Poursuivez l'extrait ci-dessous sur la réforme liturgique à partir de sa dernière phrase.

**EXTRAIT CHOISI:**
════

La réforme liturgique a été commencée avant le Concile, par Pie XII. Puis complétée par Jean XXIII, et ensuite par le Concile Vatican II, et Paul VI, et Jean-Paul II... et Benoît XVI.
La Constitution conciliaire Sacrosanctum Concilium sur la sainte liturgie exprime deux choses dans son préambule, qu'il faut lire :
Puisque le saint Concile se propose de faire progresser la vie chrétienne de jour en jour chez les fidèles ; de mieux adapter aux nécessités de notre époque celles des institutions qui sont sujettes à des changements ; de favoriser tout ce qui peut contribuer à l’union de tous ceux qui croient au Christ, et de fortifier tout ce qui concourt à appeler tous les hommes dans le sein de l’Eglise, il estime qu’il lui revient à un titre particulier de veiller aussi à la restauration et au progrès de la liturgie. (1963 S C 1).
S'il s'agissait de « réformer la liturgie » de cette façon, cela supposait que dans l’Eglise chacun soit disposé à suivre les lesdites réformes et à les mettre en oeuvre, parce qu'elle correspondaient (correspondent) à l’intérêt général, dont le Pape, les dicastères romains, avec les Evêques assemblés en Concile étaient (sont) les seuls interprètes autorisés.
Or ceci, cette attitude supposée, est devenu aujourd'hui très problématique. Pas seulement à cause des refus de Mgr Lefebvre. Mais plutôt à cause de cette simple conviction que la liturgie n’a pas à être soumise à l’arbitraire de réformes et qu’il y a un certain nombre de choses qu'on ne peut pas supprimer sans perdre automatiquement la cohérence de la foi catholique. Je vous signale que pendant des années, en France, ceux qui ont affirmé (avec parfois une violence inouïe et des pratiques inadmissibles dont j'ai fait personnellement l'expérience) qu'il n'y avait qu'une seule forme "correcte" liturgiquement parlant, ce sont bien les clercs de l'Eglise catholiques eux-même...
Pour certains (ceux qu'on peut bien appeller des "intégristes" si l'on veut...) le jugement général portait sur l'intention même des réformes entreprises par le Concile. Pour d'autres, le jugement portait plutôt sur les abus commis au nom de ce même Concile - abus qu'il serait tout à fait vain de nier.

════

**MATÉRIEL FOURNI:**
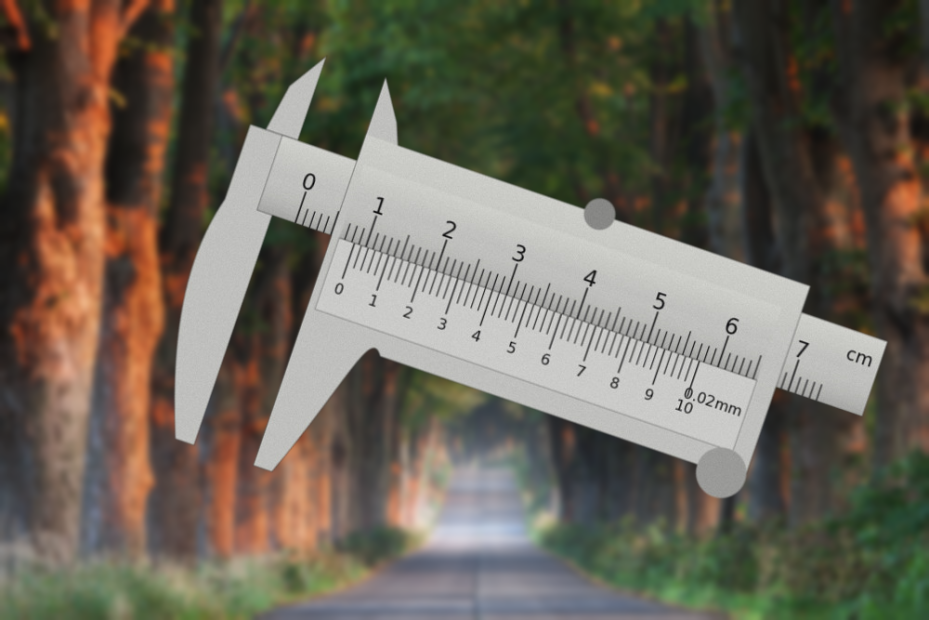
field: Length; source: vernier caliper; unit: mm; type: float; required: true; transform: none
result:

════

**RÉPONSE:**
Cette "résistance", pour les raisons exposées dans les messages précédents, a été dès les départ incompréhensible à beaucoup de catholiques qui n’y voyaient que de la "désobéissance" - et une désobéissance d'autant plus inadmissible à leurs yeux qu'elle "osait" se réclamer de l'obéissance au Pape et à l'Eglise.
N'en reste pas moins que l'unanimité réclamée, supposée et voulue par le Concile n'était plus une réalité. Comme vous l'écrivez, les temps avaient changé...
Mais en fait pourquoi au juste?
Pour des raisons diverses.
Par exemple le caractère erratique des réformes conciliaire - avec une profusion de de tentatives "ad experimentum", de "permissions", suivies d'autant de "mises au point" et de "rappel à l'ordre".
Dans un tel contexte, c'est la conception même de l'obéissance unanime des fidèles à la loi liturgique qui a été atteinte. Peu à peu se sont dessinées des "tendances", des "sensibilités", des "options", etc.
En ce qui concerne la messe, on en arrive finalement au Motu Proprio Summorum Pontificum, qui affirme qu'en fin de compte la messe du Missel de 1962 « n’a jamais été abrogée ». Mais ce que l'on répété aux fidèles pendant des années, c’était justement le contraire: le nouveau missel avait remplacé l’ancien, l'ancien était donc caduque et le nouveau missel obligatoire...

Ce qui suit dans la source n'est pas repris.